Helping Kids Behave Part Seven 

 

Teachers or parents will handle the situation to retain control of your classroom/home when and if he or she does do that particular thing. One needs to know his or her triggers to have a level playing field. 

Ask yourself number of questions, such as, “Can I stay calm, cool and collected when a student curses me?” You may also find appendix A the self awareness interview helpful.

Monitor your self-control:

¨      Tune in to how you are communicating. Is your voice low and even? Do you make empathic statements? Are you being sarcastic or condescending?

¨      Are you letting yourself get drawn into an argument?

¨      Do you feel threatened?

¨      Is what the student is doing one of your “triggers”?

Gary Alderman (1998) has developed an excellent Self-awareness Inventory to help adults check their self-control (appendix A). It is recommend that one use it regularly to monitor his or her reactions.

For parents, what do you do when your child makes a major mistake. For instance is caught with drugs or becomes pregnant? Chapman (2000) has seven recommendations.

·         Don’t blame yourself!

·         Don’t preach.

·         Don’t try to fix it or bail them out.

·         Do give unconditional love.

·         Do listen with empathy. (see the recommendations on listening above)

·         Do give support.

·         Do give guidance.

Thinking Feeling Behaving

Many at risk kids can’t distinguish feelings well. They feel only sad, glad, mad, or bad. They cannot articulate frustration, anxiety, or jealousy well.  Their culture may not approve of these emotions.

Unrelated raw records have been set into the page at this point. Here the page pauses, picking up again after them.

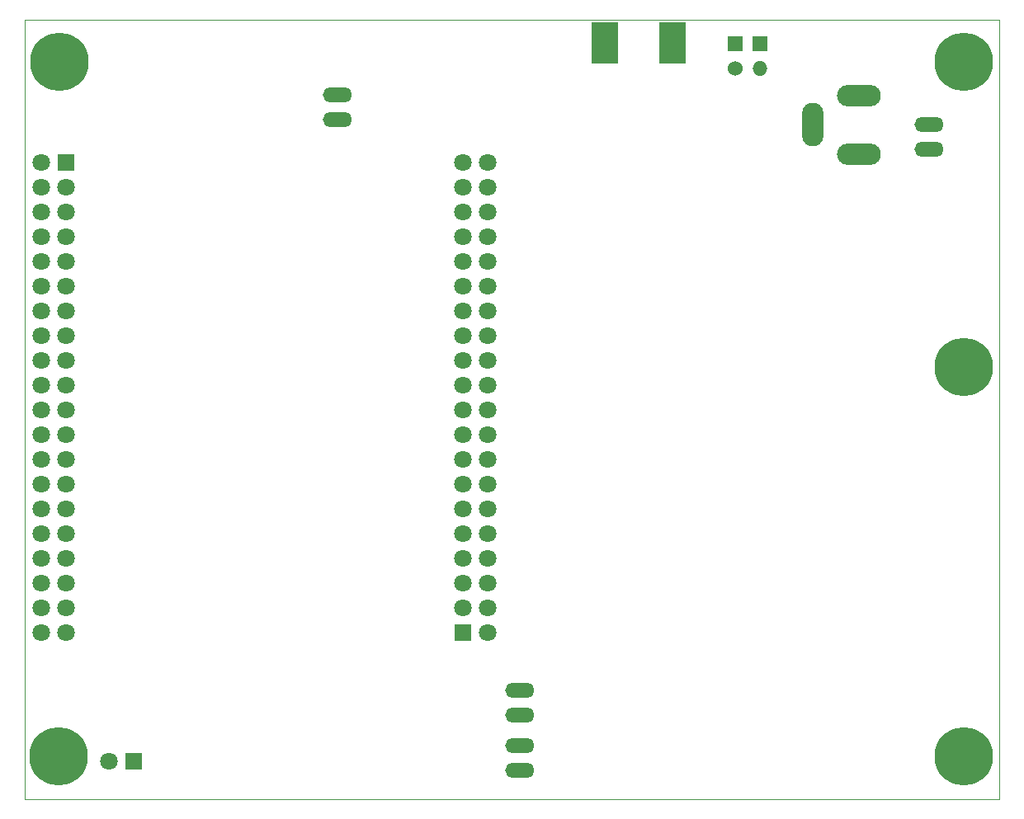
<source format=gbp>
G04 (created by PCBNEW-RS274X (2012-08-04 BZR 3667)-testing) date 10/11/2012 4:33:33 PM*
%MOIN*%
G04 Gerber Fmt 3.4, Leading zero omitted, Abs format*
%FSLAX34Y34*%
G01*
G70*
G90*
G04 APERTURE LIST*
%ADD10C,0.006*%
%ADD11C,0.0039*%
%ADD12O,0.1179X0.06*%
%ADD13R,0.105X0.165*%
%ADD14R,0.06X0.06*%
%ADD15O,0.06X0.06*%
%ADD16C,0.06*%
%ADD17O,0.1772X0.086*%
%ADD18O,0.086X0.1772*%
%ADD19C,0.2362*%
%ADD20C,0.0707*%
%ADD21R,0.0707X0.0707*%
G04 APERTURE END LIST*
G54D10*
G54D11*
X37795Y-22047D02*
X37795Y-53542D01*
X77165Y-22047D02*
X37795Y-22047D01*
X77165Y-53542D02*
X77165Y-22047D01*
X37795Y-53542D02*
X77165Y-53542D01*
G54D12*
X50432Y-25089D03*
X50432Y-26088D03*
X57781Y-50138D03*
X57781Y-49139D03*
X57781Y-52383D03*
X57781Y-51384D03*
X74331Y-26276D03*
X74331Y-27275D03*
G54D13*
X61221Y-22978D03*
X63973Y-22978D03*
G54D14*
X67493Y-23001D03*
G54D15*
X67493Y-24001D03*
G54D14*
X66494Y-23001D03*
G54D16*
X66494Y-24001D03*
G54D17*
X71500Y-25117D03*
G54D18*
X69610Y-26299D03*
G54D17*
X71500Y-27480D03*
G54D19*
X75717Y-23764D03*
X75717Y-36079D03*
G54D20*
X38445Y-27826D03*
X38445Y-28826D03*
X38445Y-29826D03*
X38445Y-30826D03*
X38445Y-31826D03*
X38445Y-32826D03*
X38445Y-33826D03*
X38445Y-34826D03*
X38445Y-35826D03*
X38445Y-36826D03*
X38445Y-37826D03*
X38445Y-38826D03*
X38445Y-39826D03*
X38445Y-40826D03*
X38445Y-41826D03*
X38445Y-42826D03*
X38445Y-43826D03*
X38445Y-44826D03*
X38445Y-45826D03*
X38445Y-46826D03*
X39444Y-28826D03*
X39444Y-29825D03*
X39445Y-30826D03*
X39445Y-31826D03*
X39445Y-32826D03*
X39445Y-33826D03*
X39445Y-34826D03*
X39445Y-35826D03*
X39445Y-36826D03*
X39445Y-38826D03*
X39445Y-37826D03*
X39445Y-39826D03*
X39445Y-40826D03*
X39445Y-41826D03*
X39445Y-42826D03*
X39445Y-43826D03*
X39445Y-44826D03*
X39445Y-45826D03*
X39444Y-46826D03*
G54D21*
X39444Y-27828D03*
G54D20*
X55496Y-27826D03*
X55496Y-28826D03*
X55496Y-29826D03*
X55496Y-30826D03*
X55496Y-31826D03*
X55496Y-32826D03*
X55496Y-33826D03*
X55496Y-34826D03*
X55496Y-35826D03*
X55496Y-36826D03*
X55496Y-37826D03*
X55496Y-38826D03*
X55496Y-39826D03*
X55496Y-40826D03*
X55495Y-41825D03*
X55496Y-42826D03*
X55496Y-43826D03*
X55496Y-44826D03*
X55496Y-45826D03*
G54D21*
X55494Y-46826D03*
G54D20*
X56496Y-27826D03*
X56496Y-28826D03*
X56496Y-29826D03*
X56496Y-30826D03*
X56496Y-31826D03*
X56496Y-32826D03*
X56496Y-34826D03*
X56496Y-33826D03*
X56496Y-36826D03*
X56496Y-35826D03*
X56496Y-37826D03*
X56496Y-39826D03*
X56496Y-38826D03*
X56496Y-46826D03*
X56496Y-45826D03*
X56496Y-44826D03*
X56496Y-43826D03*
X56496Y-41826D03*
X56496Y-40826D03*
X56496Y-42826D03*
X41194Y-52031D03*
G54D21*
X42195Y-52031D03*
G54D19*
X75717Y-51827D03*
X39173Y-51831D03*
X39177Y-23760D03*
M02*

</source>
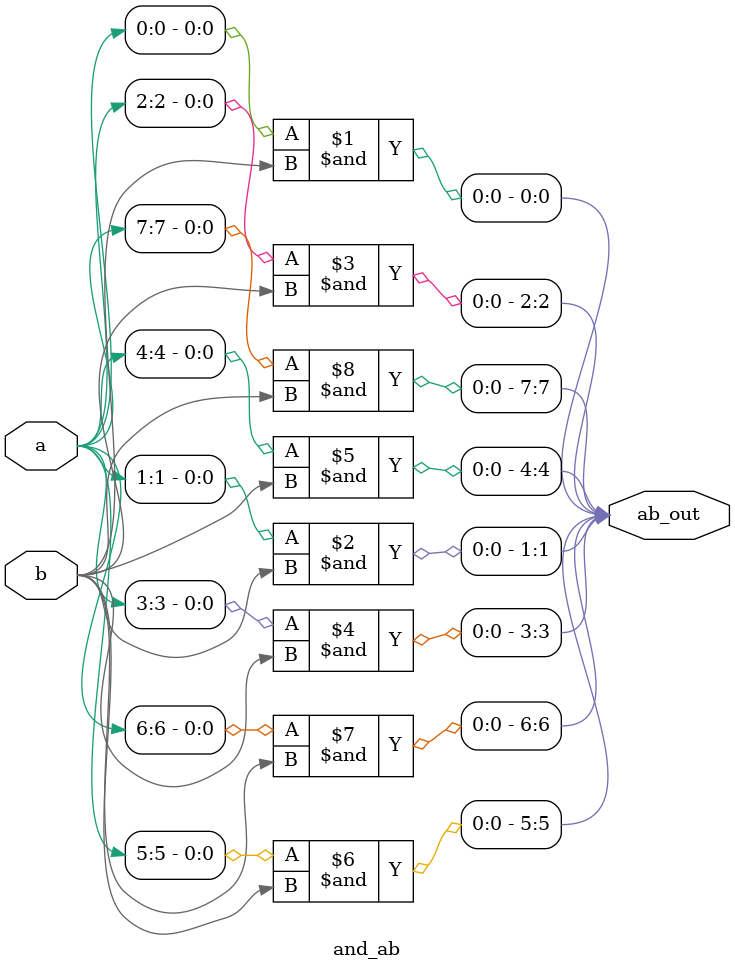
<source format=v>

`include "CLA8.v"

module Multiplier_CLA(
    input   [7:0]   A,
    input   [7:0]   B,
    output  [15:0]  Product
);
   // put your design here

//stage1
wire [7:0]stage1;
and_ab id0(A[7:0],B[0],stage1[7:0]);
or(Product[0],stage1[0],1'b0);

//stage2
wire [7:0]sum2;
wire [7:0]stage2;
wire [7:0]temp2;
wire cout2;

and_ab id1(A[7:0],B[1],stage2[7:0]);
assign temp2 = {1'b0,stage1[7:1]};
CLA8 id2(stage2[7:0],temp2[7:0],1'b0,sum2[7:0],cout2);
or(Product[1],sum2[0],1'b0);

//Stage3
wire [7:0]sum3;
wire [7:0]stage3;
wire [7:0]temp3;
wire cout3;

and_ab id3(A[7:0],B[2],stage3[7:0]);
assign temp3 = {cout2,sum2[7:1]};
CLA8 id4(stage3[7:0],temp3[7:0],1'b0,sum3[7:0],cout3);
or(Product[2],sum3[0],1'b0);

//Stage4
wire [7:0]sum4;
wire [7:0]stage4;
wire [7:0]temp4;
wire cout4;

and_ab id5(A[7:0],B[3],stage4[7:0]);
assign temp4 = {cout3,sum3[7:1]};
CLA8 id6(stage4[7:0],temp4[7:0],1'b0,sum4[7:0],cout4);
or(Product[3],sum4[0],1'b0);

//Stage5
wire [7:0]sum5;
wire [7:0]stage5;
wire [7:0]temp5;
wire cout5;

and_ab id7(A[7:0],B[4],stage5[7:0]);
assign temp5 = {cout4,sum4[7:1]};
CLA8 id8(stage5[7:0],temp5[7:0],1'b0,sum5[7:0],cout5);
or(Product[4],sum5[0],1'b0);

//Stage6
wire [7:0]sum6;
wire [7:0]stage6;
wire [7:0]temp6;
wire cout6;

and_ab id9(A[7:0],B[5],stage6[7:0]);
assign temp6 = {cout5,sum5[7:1]};
CLA8 id10(stage6[7:0],temp6[7:0],1'b0,sum6[7:0],cout6);
or(Product[5],sum6[0],1'b0);

//Stage7
wire [7:0]sum7;
wire [7:0]stage7;
wire [7:0]temp7;
wire cout7;

and_ab id11(A[7:0],B[6],stage7[7:0]);
assign temp7 = {cout6,sum6[7:1]};
CLA8 id12(stage7[7:0],temp7[7:0],1'b0,sum7[7:0],cout7);
or(Product[6],sum7[0],1'b0);

//Stage7
wire [7:0]sum8;
wire [7:0]stage8;
wire [7:0]temp8;
wire cout8;

and_ab id13(A[7:0],B[7],stage8[7:0]);
assign temp8 = {cout7,sum7[7:1]};
CLA8 id14(stage8[7:0],temp8[7:0],1'b0,sum8[7:0],cout8);
assign Product[15:7] = {cout8,sum8[7:0]};


endmodule

module and_ab(a,b,ab_out);

input [7:0] a;
input b;
output [7:0] ab_out;
and(ab_out[0],a[0],b);
and(ab_out[1],a[1],b);
and(ab_out[2],a[2],b);
and(ab_out[3],a[3],b);
and(ab_out[4],a[4],b);
and(ab_out[5],a[5],b);
and(ab_out[6],a[6],b);
and(ab_out[7],a[7],b);

endmodule
</source>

The emotion may begin as frustration but escalate to anger by the time it is recognized. Anger is not a primary emotion! It is always based in something else. Since it is difficult for these kids to recognize emotions it is also difficult for them to draw causal connections between feelings.

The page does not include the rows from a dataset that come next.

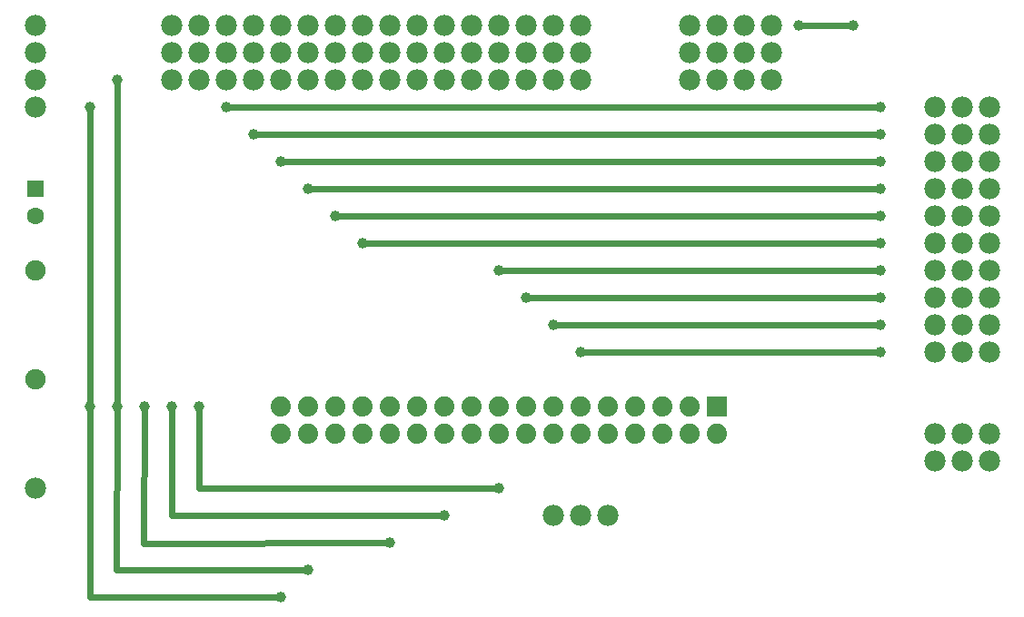
<source format=gtl>
G04 MADE WITH FRITZING*
G04 WWW.FRITZING.ORG*
G04 DOUBLE SIDED*
G04 HOLES PLATED*
G04 CONTOUR ON CENTER OF CONTOUR VECTOR*
%ASAXBY*%
%FSLAX23Y23*%
%MOIN*%
%OFA0B0*%
%SFA1.0B1.0*%
%ADD10C,0.074000*%
%ADD11C,0.078000*%
%ADD12C,0.039370*%
%ADD13C,0.062992*%
%ADD14C,0.075000*%
%ADD15R,0.074000X0.074000*%
%ADD16R,0.062992X0.062992*%
%ADD17C,0.024000*%
%LNCOPPER1*%
G90*
G70*
G54D10*
X2789Y818D03*
X2689Y818D03*
X2589Y818D03*
X2489Y818D03*
X2389Y818D03*
X2289Y818D03*
X2189Y818D03*
X2089Y818D03*
X1989Y818D03*
X1889Y818D03*
X1789Y818D03*
X1689Y818D03*
X1589Y818D03*
X1489Y818D03*
X1389Y818D03*
X1289Y818D03*
X1189Y818D03*
X2789Y918D03*
X2689Y918D03*
X2589Y918D03*
X2489Y918D03*
X2389Y918D03*
X2289Y918D03*
X2189Y918D03*
X2089Y918D03*
X1989Y918D03*
X1889Y918D03*
X1789Y918D03*
X1689Y918D03*
X1589Y918D03*
X1489Y918D03*
X1389Y918D03*
X1289Y918D03*
X1189Y918D03*
G54D11*
X2689Y2318D03*
X2689Y2218D03*
X2689Y2118D03*
X2789Y2318D03*
X2789Y2218D03*
X2789Y2118D03*
X2989Y2318D03*
X2989Y2218D03*
X2989Y2118D03*
X2889Y2318D03*
X2889Y2218D03*
X2889Y2118D03*
X289Y618D03*
X3589Y718D03*
X3689Y718D03*
X3789Y718D03*
X3589Y818D03*
X3689Y818D03*
X3789Y818D03*
X3589Y2018D03*
X3689Y2018D03*
X3789Y2018D03*
X3589Y1918D03*
X3689Y1918D03*
X3789Y1918D03*
X3589Y1818D03*
X3689Y1818D03*
X3789Y1818D03*
X3589Y1718D03*
X3689Y1718D03*
X3789Y1718D03*
X3589Y1618D03*
X3689Y1618D03*
X3789Y1618D03*
X3589Y1518D03*
X3689Y1518D03*
X3789Y1518D03*
X3589Y1418D03*
X3689Y1418D03*
X3789Y1418D03*
X3589Y1318D03*
X3689Y1318D03*
X3789Y1318D03*
X3589Y1218D03*
X3689Y1218D03*
X3789Y1218D03*
X3589Y1118D03*
X3689Y1118D03*
X3789Y1118D03*
X2189Y518D03*
X2289Y518D03*
X2389Y518D03*
X289Y2318D03*
X289Y2218D03*
X289Y2118D03*
X289Y2018D03*
X789Y2318D03*
X789Y2218D03*
X789Y2118D03*
X889Y2318D03*
X889Y2218D03*
X889Y2118D03*
X989Y2318D03*
X989Y2218D03*
X989Y2118D03*
X1089Y2318D03*
X1089Y2218D03*
X1089Y2118D03*
X1189Y2318D03*
X1189Y2218D03*
X1189Y2118D03*
X1289Y2318D03*
X1289Y2218D03*
X1289Y2118D03*
X1389Y2318D03*
X1389Y2218D03*
X1389Y2118D03*
X1489Y2318D03*
X1489Y2218D03*
X1489Y2118D03*
X1589Y2318D03*
X1589Y2218D03*
X1589Y2118D03*
X1689Y2318D03*
X1689Y2218D03*
X1689Y2118D03*
X1789Y2318D03*
X1789Y2218D03*
X1789Y2118D03*
X1889Y2318D03*
X1889Y2218D03*
X1889Y2118D03*
X1989Y2318D03*
X1989Y2218D03*
X1989Y2118D03*
X2089Y2318D03*
X2089Y2218D03*
X2089Y2118D03*
X2189Y2318D03*
X2189Y2218D03*
X2189Y2118D03*
X2289Y2318D03*
X2289Y2218D03*
X2289Y2118D03*
G54D12*
X589Y2118D03*
X489Y2018D03*
X1189Y218D03*
X1289Y318D03*
X1589Y418D03*
X1789Y518D03*
X1989Y618D03*
X889Y918D03*
X789Y918D03*
X689Y918D03*
X589Y918D03*
X489Y918D03*
X3289Y2318D03*
X3089Y2318D03*
X2289Y1118D03*
X3389Y1118D03*
X3389Y1218D03*
X3389Y1318D03*
X3389Y1418D03*
X3389Y1518D03*
X3389Y1618D03*
X3389Y1718D03*
X3389Y1818D03*
X3389Y1918D03*
X3389Y2018D03*
X2189Y1218D03*
X2089Y1318D03*
X1989Y1418D03*
X1489Y1518D03*
X1389Y1618D03*
X1289Y1718D03*
X1189Y1818D03*
X1089Y1918D03*
X989Y2018D03*
G54D13*
X289Y1716D03*
X289Y1618D03*
G54D14*
X289Y1418D03*
X289Y1018D03*
G54D15*
X2789Y918D03*
G54D16*
X289Y1716D03*
G54D17*
X891Y618D02*
X1970Y618D01*
D02*
X889Y899D02*
X891Y618D01*
D02*
X790Y517D02*
X1770Y518D01*
D02*
X789Y899D02*
X790Y517D01*
D02*
X688Y415D02*
X1570Y418D01*
D02*
X689Y899D02*
X688Y415D01*
D02*
X587Y319D02*
X1270Y318D01*
D02*
X589Y899D02*
X587Y319D01*
D02*
X491Y218D02*
X1170Y218D01*
D02*
X489Y899D02*
X491Y218D01*
D02*
X589Y2099D02*
X589Y937D01*
D02*
X489Y1999D02*
X489Y937D01*
D02*
X3370Y1118D02*
X2308Y1118D01*
D02*
X3370Y1218D02*
X2208Y1218D01*
D02*
X3370Y1318D02*
X2108Y1318D01*
D02*
X3370Y1418D02*
X2008Y1418D01*
D02*
X3370Y1518D02*
X1508Y1518D01*
D02*
X3370Y1618D02*
X1408Y1618D01*
D02*
X3370Y1718D02*
X1308Y1718D01*
D02*
X3370Y1818D02*
X1208Y1818D01*
D02*
X3370Y1918D02*
X1108Y1918D01*
D02*
X3370Y2018D02*
X1008Y2018D01*
D02*
X3108Y2318D02*
X3270Y2318D01*
G04 End of Copper1*
M02*
</source>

Davis, Nelson and Gauger (2000) list several characteristics of youth without emotional intelligence; they are listed below. You may wish to use the Feelings Beneath Anger Checklist (appendix C) as an aid in determining what the underlying emotion is.

In addition, a colleague Dr. Carlton Allen, (Personal communication 2001) indicates that in his experience as a minister anger is usually a response to a real or perceived threat. The threat creates anxiety that is expressed in anger. If the academic work were too hard for you and you could not get out of the situation would you feel threatened?

Imagine being told that you had to major in the one class in college that gave you fits. This is the position of many children who are either slow learners or learning disabled.  

Characteristics of Youth Without Emotional Intelligence

¨ They have little or no guilt about their behavior. They use fallacious reasoning such as rationalization, minimizing the conflict or assuming the role of victim.

¨ They lack feelings of compassion or empathy toward others.

¨ They are narcissistic or self-centered and rigidly proud.

¨ They believe aggression creates power and status.

These beliefs are maintained and/or enhanced by faulty patterns of reasoning.

Examples of faulty reasoning are: 

Intentional exaggerations such as, “Don’t worry about grades you can play pro ball.”

¨      Special pleading, “The rules don’t apply to me.”

¨      Believing nonsense such as fortune telling, horoscopes etc.

¨      Ad Homonym arguments where you reject the argument because of the person, such as, ”I wouldn’t believe anything he said.”

¨      Appeal to ignorance in that if you can’t prove me wrong, I must be right.

¨      Mob and snob appeal where groups and the media define what is best.

¨      Genetic fallacy where you reject an argument based on a stereotype.

¨      The part for the whole where in you reason that since some people are doing it, therefore everyone is doing it. “My dad sleeps around so all men sleep around.”

¨      Irrelevant thesis, for instance, "Since more kids smoke pot, they should just let us do it."

¨      The red herring, diverting the topic to something else and trying to argue.

¨      Straw man trying to make the issue seem unimportant to ease the pressure, such as, “Why should I learn this? I am not going to college.”